For the first time ever in the history of technology, a human being has been infected with a virus intended for a computer. Of course this seems impossible, as computer viruses are completely information based entities, and humans are based in biology with completely incompatible information systems. At least this used to be true. When we began implanting chips beneath our skin, however, this rift was partially closed. Now Dr. Mark Gasson has a computer related disease thanks to a chip in his hand that cannot be removed.
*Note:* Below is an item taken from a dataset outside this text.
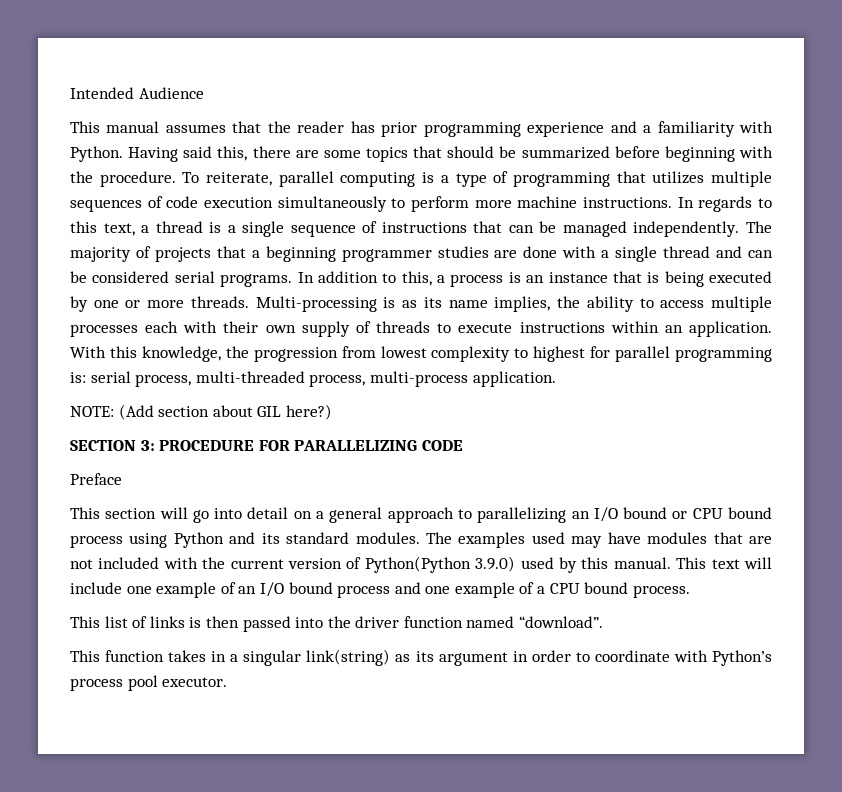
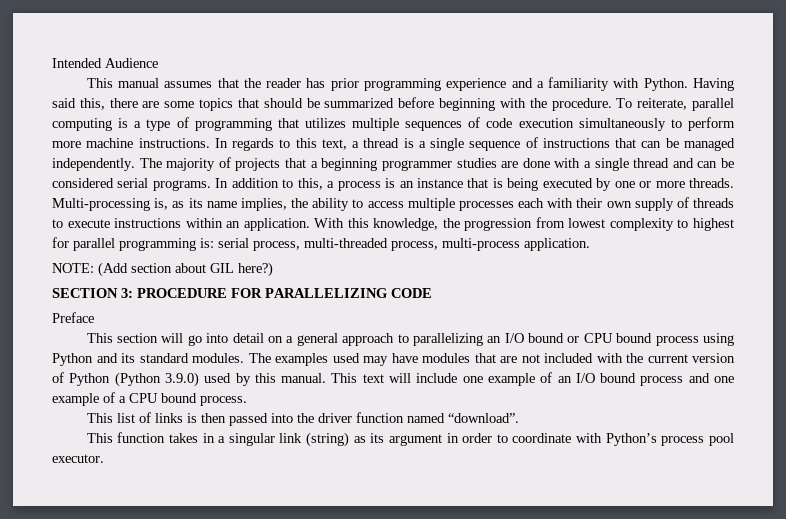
[383,297,396,308] is -> [154,198,169,210] is,
[364,556,471,573] Python(Python -> [69,372,161,387] Python (Python
[306,649,391,666] link(string) -> [279,432,350,447] link (string)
The scientist from the University of Redding actually purposefully infected himself to demonstrate how such a system would work at some point in the future if chips became more prolific. Of course Dr. Gasson was always interested in technology as a child, and quickly adopted the philosophy of chipping so that he could gain access more exclusively to secure features around the laboratory and his personal home life. His phone, for example, would not work for anyone other than him as a system within it detects the presence of his specific chip, which some claim cannot be mimicked. Of course this isn’t necessarily true if his chip system contracts a bug.
Chip implants of today are far different from those we may have heard of in the past. A chip today works more like a miniature computer, processing data, recording information, and then interfacing with computers and even making changes to data stored on it. In this way, the chip can actually accidentally contract a line of code which self propogates and can be transmitted from one chip to another by the interfacing either with a chipped person to a computer or eventually one chipped person interfacing with another chipped person. In other words, when RFID chips are able to transfer information from one individual to another, there will be a very real possibility of information being unintentionally (or intentionally) passed from one to another with malicious or potentially harmful results.
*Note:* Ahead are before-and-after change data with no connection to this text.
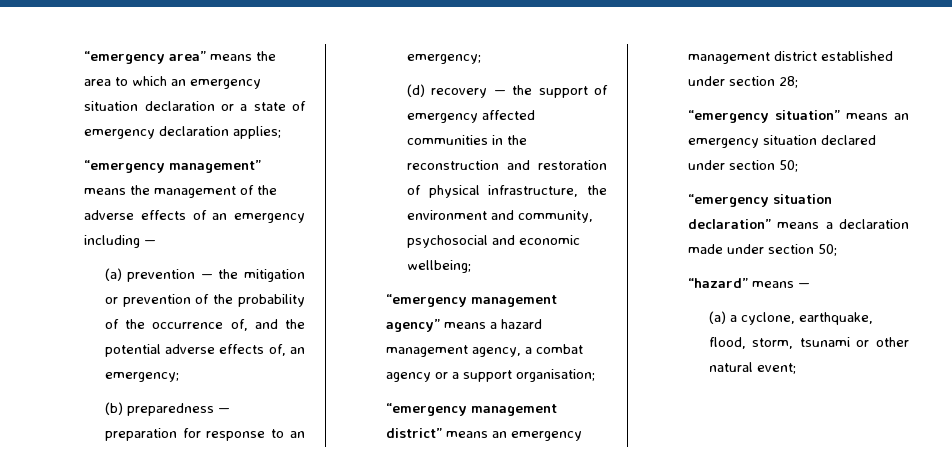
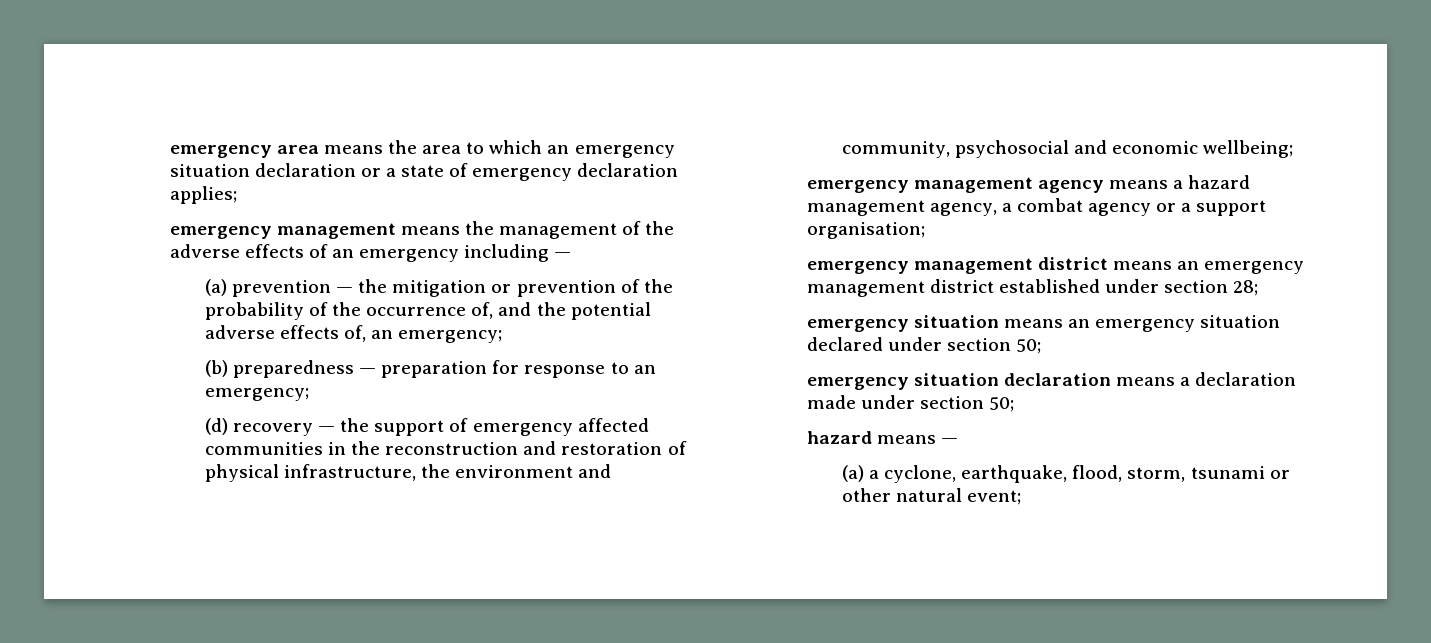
[84,51,207,64] “emergency area” -> [169,145,319,158] emergency area
[84,160,262,173] “emergency management” -> [169,223,396,239] emergency management
[386,294,558,307] [386,319,441,332] “emergency management agency” -> [806,177,1104,193] emergency management agency
[386,403,558,416] [386,428,443,438] “emergency management district” -> [806,257,1108,274] emergency management district
[688,110,841,123] “emergency situation” -> [806,315,999,332] emergency situation
[688,194,833,207] [688,219,772,229] “emergency situation declaration” -> [806,373,1111,390] emergency situation declaration
[688,278,749,288] “hazard” -> [806,431,872,444] hazard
What could someone do if they were to “hack” into your chip? At the moment, very little. Since chips are not widely used, there would be little reason to create a virus specifically for them aside from making a point. But in the future, chips will be used largely as a security measure. And if code can be changed on the chip itself, information could be gathered, making their effectiveness essentially useless as a security measure once they can be replicated by others. In fact, they would be more susceptible to hacking than a traditional key on a keyring as they are transmitted from one person to another and read from a distance.
And there’s the potential for exploitation once the computer brain barrier is effectively crossed. When people begin interfacing with internal computer implants that can effect their own brains, it seems the potential problems are limitless. Of course the human mind is an incredible thing, so there is much of an opportunity for the “wetware” to rebel or work around the chipping system on a mass scale, but there is still quite a bit of potential for problems among the majority who may fall victim to a new type of disease that will come from the fusion of minds and metal.